Das Training eines KI-Modells kostet oft mehrere zehntausend Euro. Das muss nicht so sein. Habana Gaudi Prozessoren von Intel versprechen deutlich günstigeres KI-Training. Die Spezialprozessoren arbeiten effizienter als herkömmliche Grafikkarten. Österreichische Unternehmen könnten dadurch ihre KI-Projekte kostengünstiger umsetzen. Besonders für kleinere Firmen wird KI-Entwicklung damit erschwinglicher.
Habana Gaudi – Was steckt dahinter?
Habana Gaudi sind speziell für künstliche Intelligenz entwickelte Prozessoren. Diese HPUs (High Performance Units) unterscheiden sich grundlegend von normalen Grafikkarten. Sie sind ausschließlich für das Training und den Betrieb von KI-Modellen optimiert.
Du kannst dir das wie einen Sportwagen vorstellen, der nur für Rennen gebaut wurde. Während normale Grafikkarten auch Spiele und Videos berechnen, konzentrieren sich Gaudi-Prozessoren nur auf KI-Berechnungen. Dadurch arbeiten sie bei diesen Aufgaben deutlich effizienter.
Laut Hugging Face Blog lassen sich Transformer-Modelle (die Grundlage von ChatGPT) mit Gaudi-Prozessoren bis zu 40 Prozent günstiger trainieren. Die Prozessoren verbrauchen weniger Strom und benötigen weniger Kühlung als vergleichbare Grafikkarten-Lösungen.
Intel hat Habana Labs 2019 für zwei Milliarden Dollar gekauft. Seitdem investiert der Konzern massiv in die Weiterentwicklung der KI-Prozessoren. Die neueste Generation Gaudi3 soll noch effizienter arbeiten.
Habana Gaudi: Warum das gerade jetzt wichtig ist
Der KI-Boom hat die Nachfrage nach Rechenleistung explodieren lassen. Nvidia dominiert den Markt für KI-Prozessoren mit über 80 Prozent Marktanteil.
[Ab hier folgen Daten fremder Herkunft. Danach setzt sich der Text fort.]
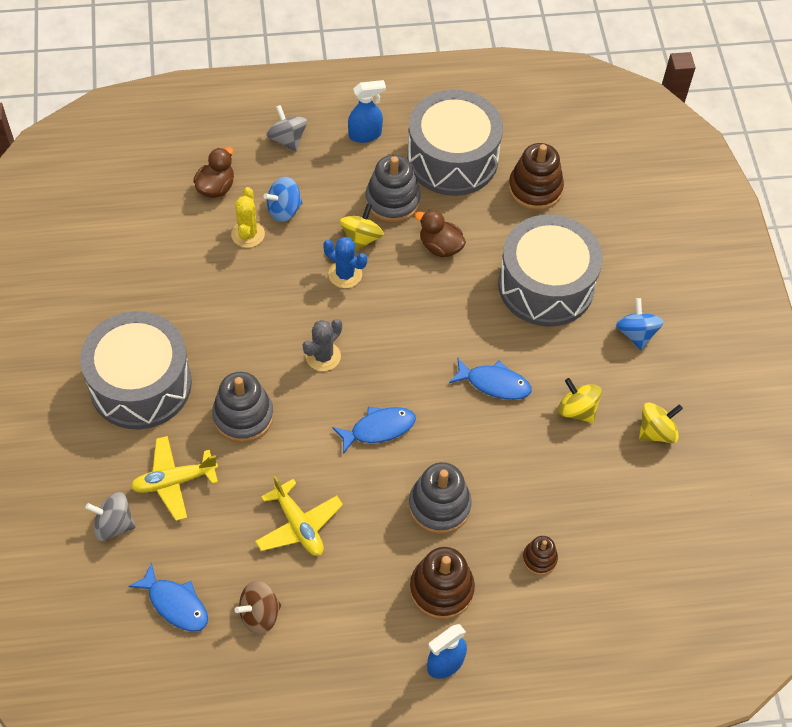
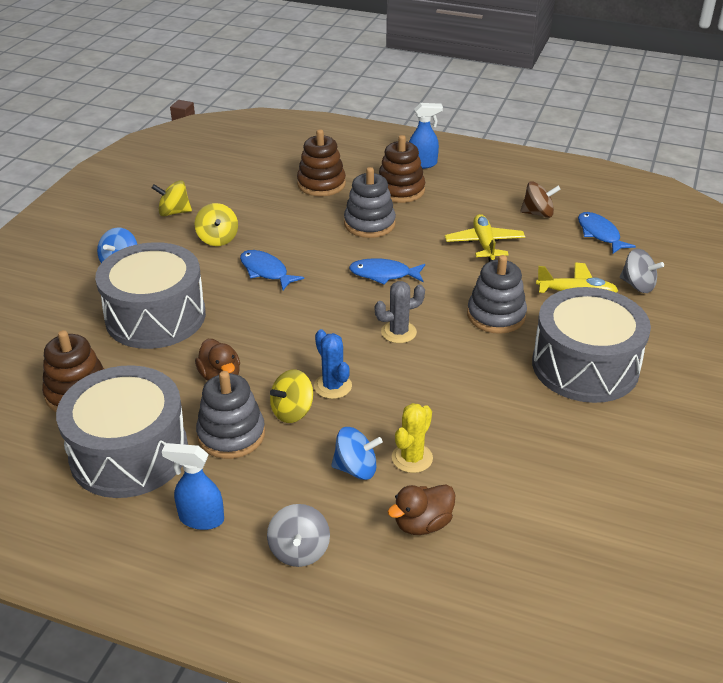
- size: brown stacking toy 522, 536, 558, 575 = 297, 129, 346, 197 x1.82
Das führt zu hohen Preisen und langen Lieferzeiten für KI-Hardware.
Laut Marktforschungsunternehmen Jon Peddie Research wird der Markt für KI-Prozessoren bis 2028 auf 400 Milliarden Dollar wachsen. Gleichzeitig steigen die Stromkosten für Rechenzentren kontinuierlich an. Energieeffiziente Alternativen werden daher immer wichtiger.
Große Technologiekonzerne wie Amazon, Microsoft und Google entwickeln bereits eigene KI-Chips. Sie wollen sich von Nvidia unabhängig machen. Habana Gaudi bietet auch kleineren Unternehmen eine Alternative zu den teuren Nvidia-Lösungen.
Die EU-Kommission hat angekündigt, eine Milliarde Euro in europäische KI-Infrastruktur zu investieren. Kostengünstige Hardware-Alternativen könnten dabei eine wichtige Rolle spielen. Europa will technologisch unabhängiger von amerikanischen und asiatischen Anbietern werden.
Was das für Österreich bedeutet
Österreichische Unternehmen hinken bei der KI-Nutzung noch hinterher. Laut Statistik Austria setzen nur 8 Prozent der heimischen Betriebe KI-Technologien ein. Hohe Kosten sind oft ein Hindernis für den Einstieg in die KI-Entwicklung.
Das Austrian Institute of Technology (AIT) forscht bereits an effizienten KI-Systemen. Die Forschungseinrichtung könnte von günstigerer Hardware profitieren. Ähnlich wie BridgeTower arbeitet auch Intel daran, KI-Modelle trainieren zu vereinfachen. Dies würde besonders kleineren österreichischen Unternehmen helfen, die bisher zögerten, in teure Intel Sapphire Rapids Österreich Infrastruktur zu investieren.